For instance, if your user base spans Europe and the US, and you maintain separate servers for each region, you may want to receive transaction notifications on distinct webhooks for EU and US users. To support this, during onboarding each webhook URL is associated with a unique webhook selector:
| Webhook Endpoint | Webhook Selector |
|:--------------------------------------------------------------------------------------------------------------------------------------------------------------------------------------------------------------------------------------------------------------------------------------------------------------------------|:-----------------|
| | FINTECH-US |
| | FINTECH-EU |
| | |
| These webhook selectors are then utilized when enrolling cardholders using consent APIs. If you're using consent APIs to enrol the card holders, you can specify the webhook selector in the create consent request.
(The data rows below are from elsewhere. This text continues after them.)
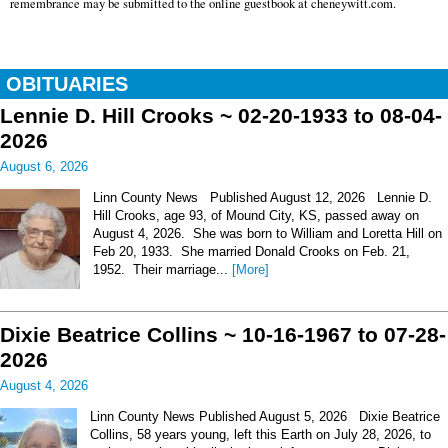
remembrance may be submitted to the online guestbook at cheneywitt.com.
OBITUARIES
Lennie D. Hill Crooks ~ 02-20-1933 to 08-04-
2026
August 6, 2026
Linn County News Published August 12, 2026 Lennie D.
Hill Crooks, age 93, of Mound City, KS, passed away on
August 4, 2026. She was born to William and Loretta Hill on
Feb 20, 1933. She married Donald Crooks on Feb. 21,
1952. Their marriage...
[More]
Dixie Beatrice Collins ~ 10-16-1967 to 07-28-
2026
August 4, 2026
Linn County News Published August 5, 2026 Dixie Beatrice
Collins, 58 years young, left this Earth on July 28, 2026, to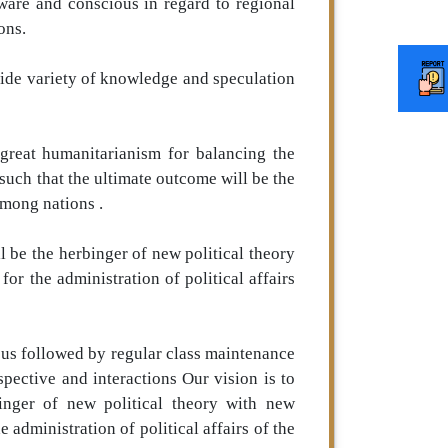
ware and conscious in regard to regional
ons.
wide variety of knowledge and speculation
 great humanitarianism for balancing the
 such that the ultimate outcome will be the
among nations .
ll be the herbinger of new political theory
r the administration of political affairs
bus followed by regular class maintenance
spective and interactions Our vision is to
binger of new political theory with new
administration of political affairs of the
For example, when creating consent for a US cardholder to receive notifications on your US endpoint: | |
```json
{
"consents": [
{
"name": "notification",
"details": {"webhookSelector": "FINTECH-US","businessName": "BusinessA"}
}
],
"cardDetails": {
...
}
}
```
If you are using Mastercard UI for card enrolment, webhook selector should be passed in JWT payload as below:
```json
JWT Payload:
{
"exp": 1583760792,
"iat": 1583758992,
"jti": "cb",
"nbf": 1583758992,
"appdata": {
"callbackURL": https://fintech.com,
"consents": [
{
"name": "notification",
"details": {"webhookSelector": "FINTECH-US","businessName": "BusinessA"}
...
}
}
}
```
In bulk API case,
```json
{
"cards": [
{
"accountNumber": "511XXXXXXXXXX444",
"recId": "R1",
"expiry": "01/2027"
}
],
"consents": {
"notification": {
"webhookSelector": "FINTECH-US",
"businessName": "BusinessA"
...
}
}
}
```
Based on the webhook selector provided during enrollment, transaction notifications will be directed to the corresponding webhook endpoint.